Have noticed that my main radiator fan may not be kicking in after being sat idling for a while and showing fully up to temp on guage (need to check against 49c to verify), but in this thread it mentions pulling fuse 16 to see if the fans start, so just wanted to check the location of 16 - is it one of the three 30a fuses on top of the battery (as handbook as 16 in the side panel as something different)? Is the control module under the battery? And I presume it is coolant drain to change the temp sensor in the radiator if it comes to that?


----------



## davebowk (Aug 16, 2019)

Right side of the dash fuse panel, 10 amp fuse top one second from left. RHD car. It is number 16 that will turn the fans on with ignition on when removed.
Just fitted a replacement big fan this weekend so fresh in my head.


----------



## Hoggy (May 8, 2002)

Hi BadgerTT, Do the fans run if A/C is ON?
Also check the cooling fan fuses on top of the battery.

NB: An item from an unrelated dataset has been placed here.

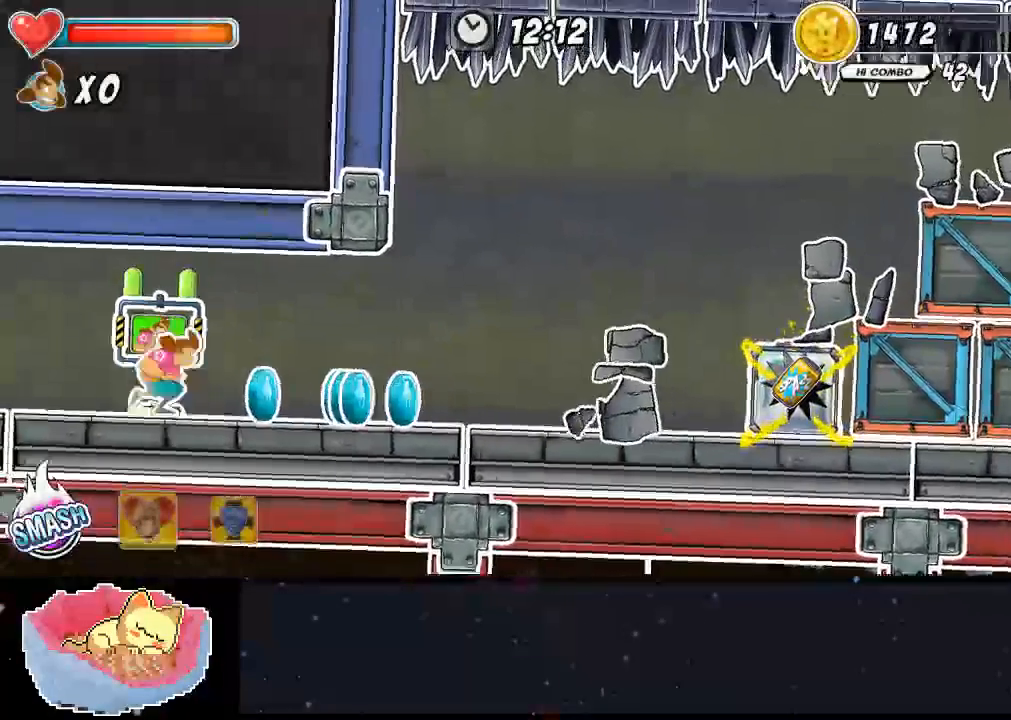
{"buttons": [], "left_stick": "center", "right_stick": "center", "events": []}
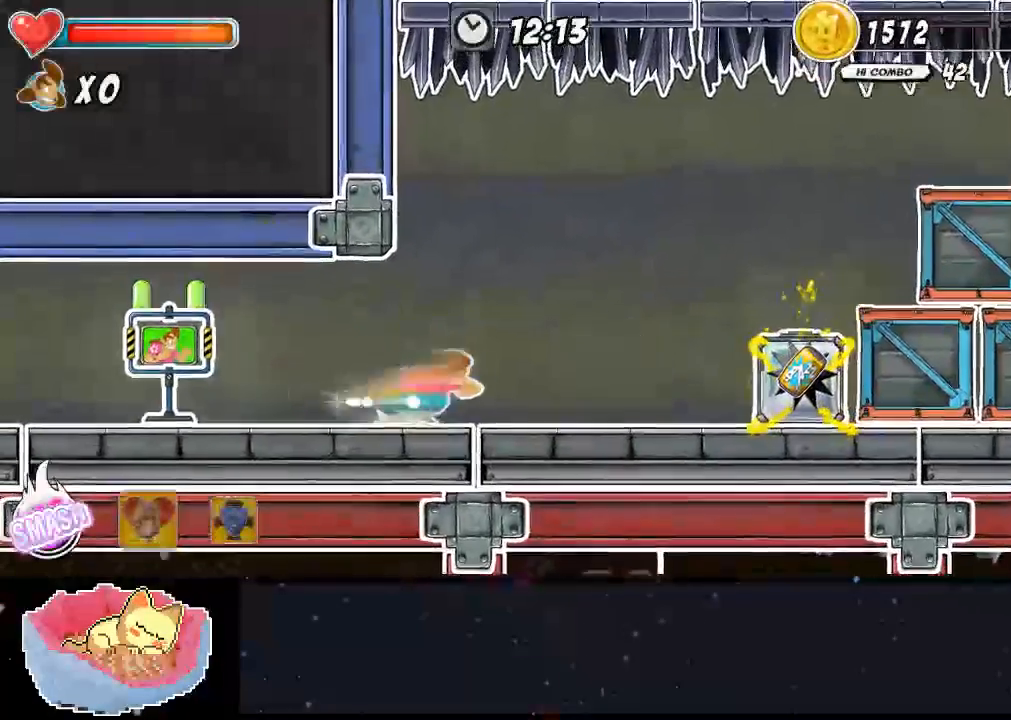
{"buttons": ["X"], "left_stick": "center", "right_stick": "center", "events": [[233, "X", "down"]]}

Both fans should always run at the same time. 98 degrees ish both on slow speed, 106ish both on high speed. 
The thermal switch in rad will require a coolant drain, but changing the coolant temp sensor (Code 49) will only lose a small amount of coolant.
Hoggy.


----------



## BadgerTT (Nov 16, 2019)

So only the small fan runs, big one is stationary. So I need to test if it runs I guess through the fuse 16 pull option. If it makes no difference fan control unit or fan itself as the next step? Green 30A fuse looks ok.


----------



## David C (Apr 15, 2013)

BadgerTT said:


> So only the small fan runs, big one is stationary. So I need to test if it runs I guess through the fuse 16 pull option. If it makes no difference fan control unit or fan itself as the next step? Green 30A fuse looks ok.


Fans are wired as a pair.
They can only run as a pair.

If only one fan runs, the other one has failed.


----------



## BadgerTT (Nov 16, 2019)

Davebowk - thank you for the steer onto the fuse, will check later to confirm just the small fan is working. Looks like I might be heading for a fan replacement, any top tips for the swap out? Think you might have mentioned somewhere about needing to take the throttle body off?


----------



## davebowk (Aug 16, 2019)

BadgerTT said:


> Davebowk - thank you for the steer onto the fuse, will check later to confirm just the small fan is working. Looks like I might be heading for a fan replacement, any top tips for the swap out? Think you might have mentioned somewhere about needing to take the throttle body off?


You need to get underneath for the fan frame bottom screw and the wiring connector.
Remove top plastic trim panels
Undo top 2 screws and remove throttle body
Then you need to get it past the aircon pipe and the rad top hose.
I had to get the support arms in a position that rotating them forced them past the pipes.
It's tight but doable.
If you remove the rad top hose it will come out easier but then you have coolant loss.
When free remember the orientation as it came out and refit in reverse.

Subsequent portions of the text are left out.